He said privacy provisions have been written into the new election rules to require that the information – name, address, gender, citizenship status – can be used only for electoral purposes.
Election law overhaul
The permanent voters’ list is part of an overhaul of Canadian election laws which takes effect April 26.
It will shorten the election campaign time to a minimum 36 days from 47 days and stagger voting hours across the country to allow release of results on election night to happen within an hour or two nation-wide.
This is aimed at calming complaints that once polls close at 8 p.m. on the Prairies and British Columbia, the television news often already has declared a winner based on results from Eastern Canada.
Kingsley said 99,000 temporary enumerators have been hired in 271 federal constituencies across the country to conduct the door-to-door questioning.
Normally, names of potential enumerators are passed on to Elections Canada by the sitting MP.
However, one Saskatchewan Reform MP won some national publicity this time by denouncing the old practice as patronage.

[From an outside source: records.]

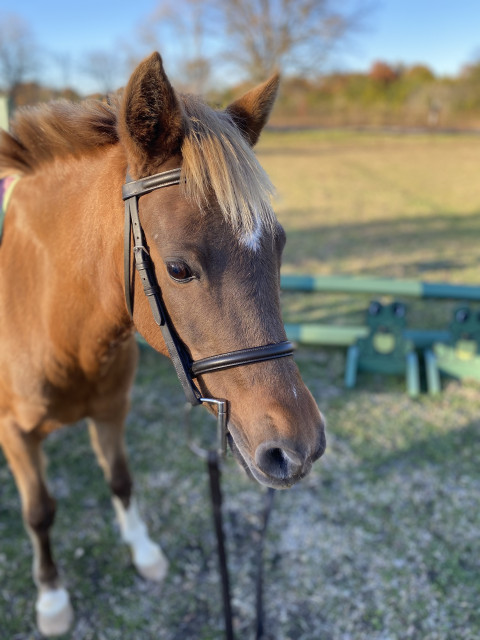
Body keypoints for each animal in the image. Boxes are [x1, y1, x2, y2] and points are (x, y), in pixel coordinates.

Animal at [0, 51, 326, 636]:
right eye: (177, 268)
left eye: (279, 245)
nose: (299, 447)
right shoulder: (15, 433)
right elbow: (40, 512)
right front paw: (52, 599)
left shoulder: (111, 410)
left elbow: (121, 479)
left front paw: (143, 550)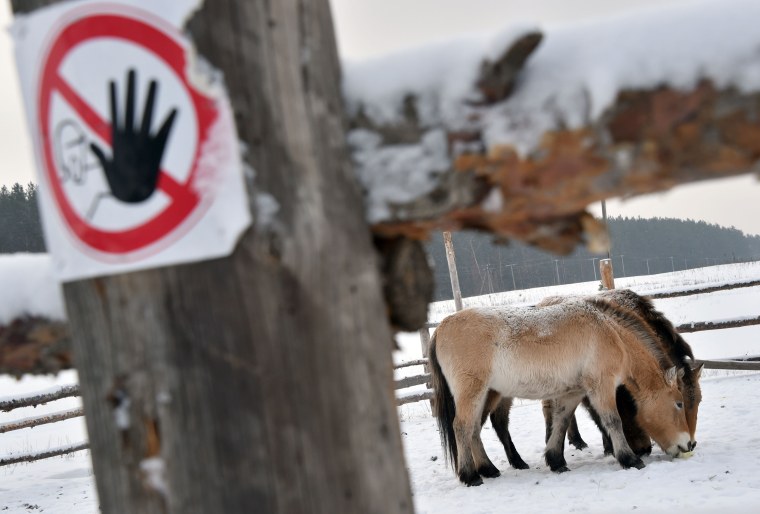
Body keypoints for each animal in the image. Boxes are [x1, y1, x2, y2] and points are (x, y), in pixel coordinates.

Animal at [430, 300, 692, 484]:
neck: (611, 333)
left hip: (484, 394)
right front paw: (630, 459)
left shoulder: (573, 392)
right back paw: (471, 476)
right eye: (679, 403)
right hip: (472, 393)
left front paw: (556, 461)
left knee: (474, 429)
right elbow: (613, 421)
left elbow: (561, 421)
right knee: (462, 427)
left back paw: (488, 469)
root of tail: (441, 327)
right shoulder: (602, 387)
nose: (689, 444)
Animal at [536, 288, 704, 456]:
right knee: (549, 409)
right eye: (680, 403)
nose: (692, 444)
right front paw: (610, 448)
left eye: (698, 401)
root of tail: (544, 301)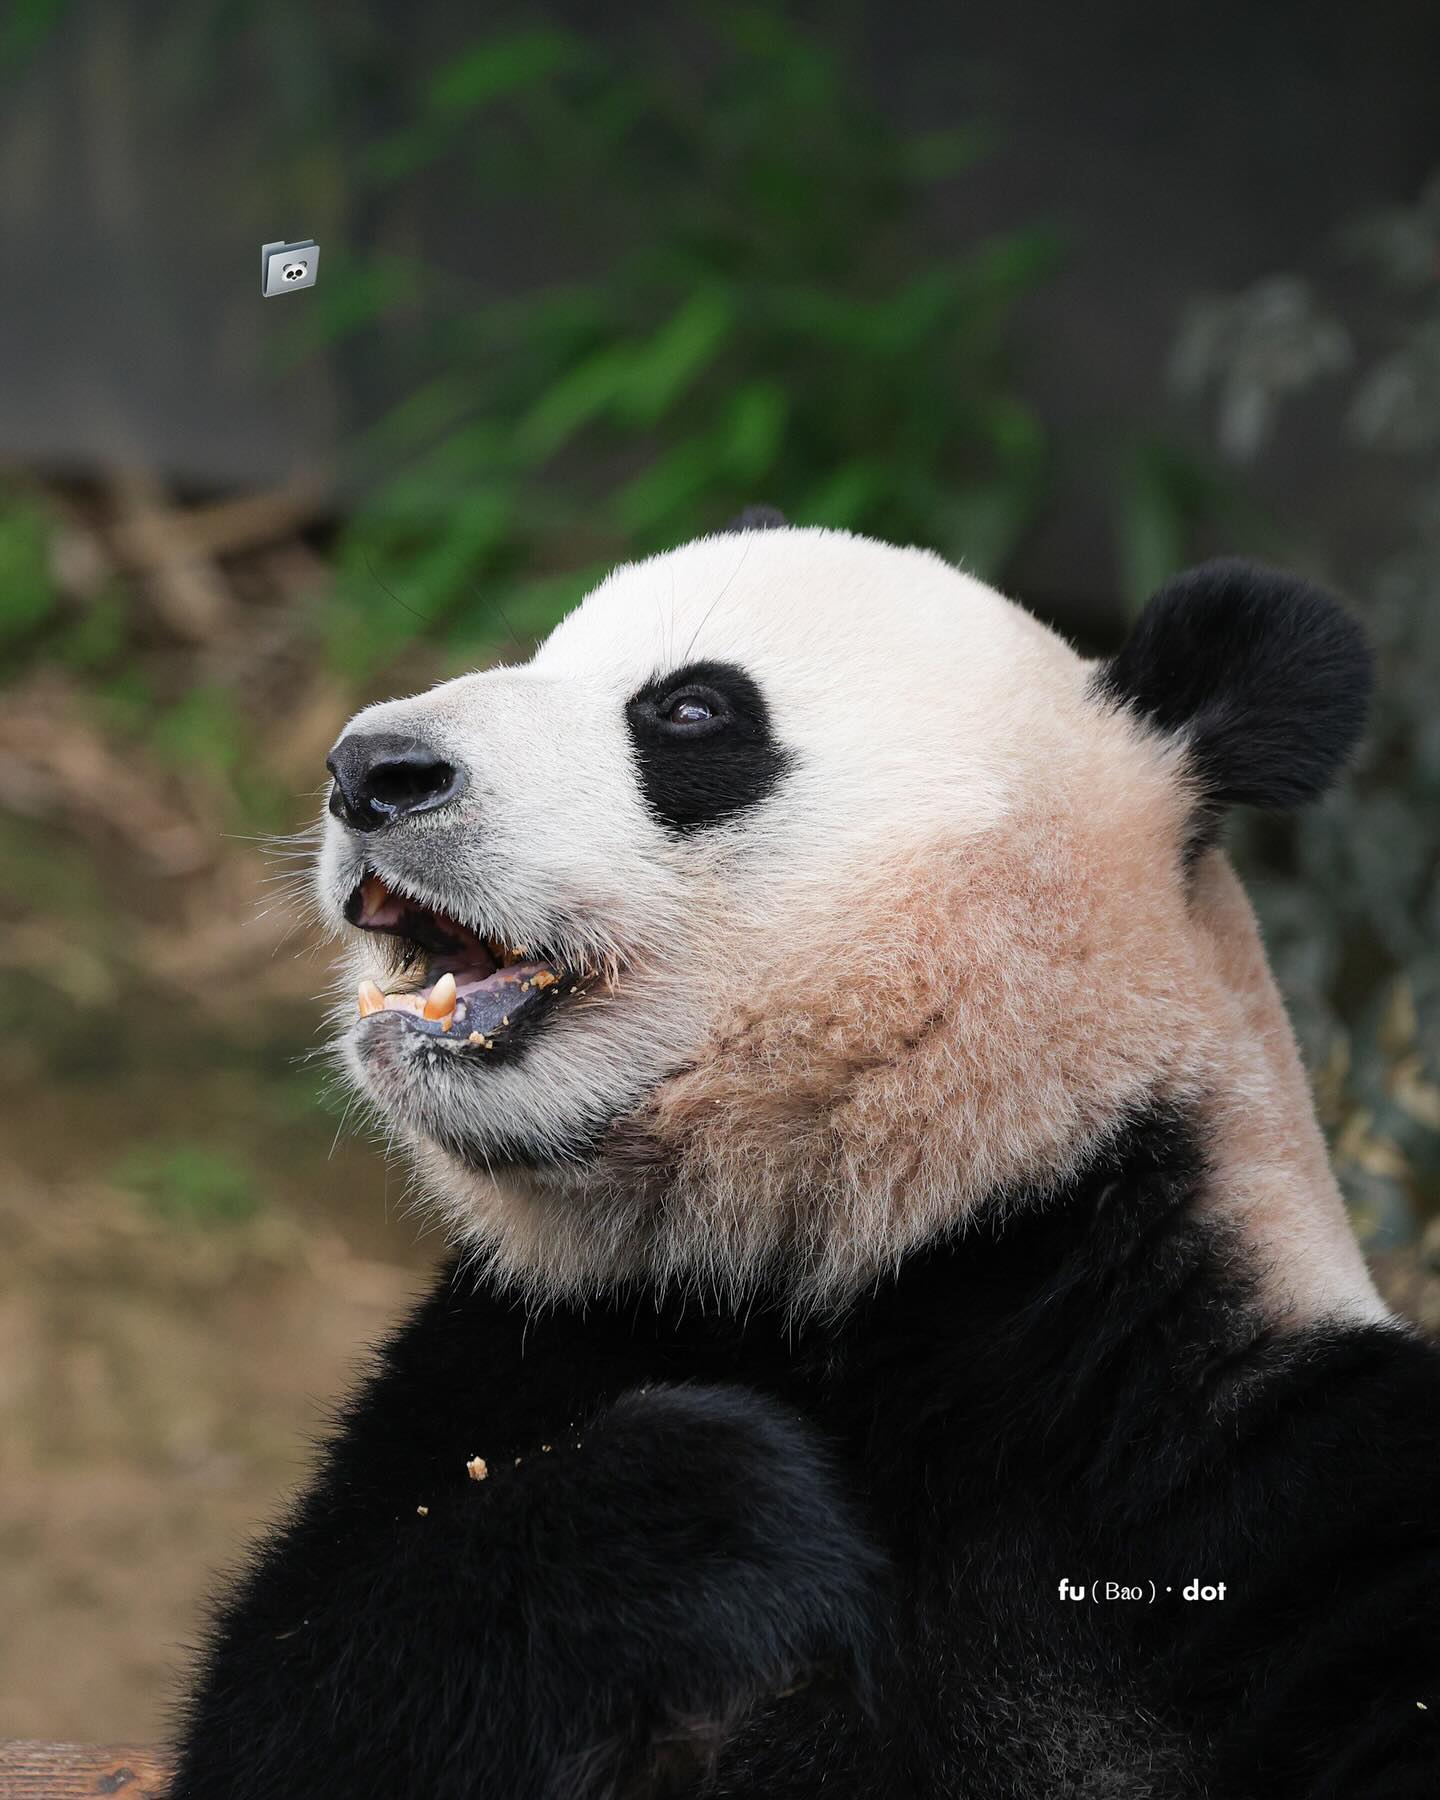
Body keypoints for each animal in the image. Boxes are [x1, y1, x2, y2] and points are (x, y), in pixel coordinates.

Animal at [171, 514, 1440, 1792]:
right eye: (543, 654)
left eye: (690, 710)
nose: (370, 771)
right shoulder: (522, 1346)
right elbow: (297, 1695)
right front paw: (720, 1518)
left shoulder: (1243, 1455)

Yorkton-Melville MP Garry Breitkreuz advertised the positions in local newspapers, promising to pass on to Elections Canada names of all who applied for the job, which will be worth close to $400 per enumerator.
Breitkreuz said the old way of doing things was merely a local form of patronage, the low-end of the chain which ends with lucrative lifetime appointments to the Senate.
“These jobs should be open to everyone in the constituency, not just Reform supporters.”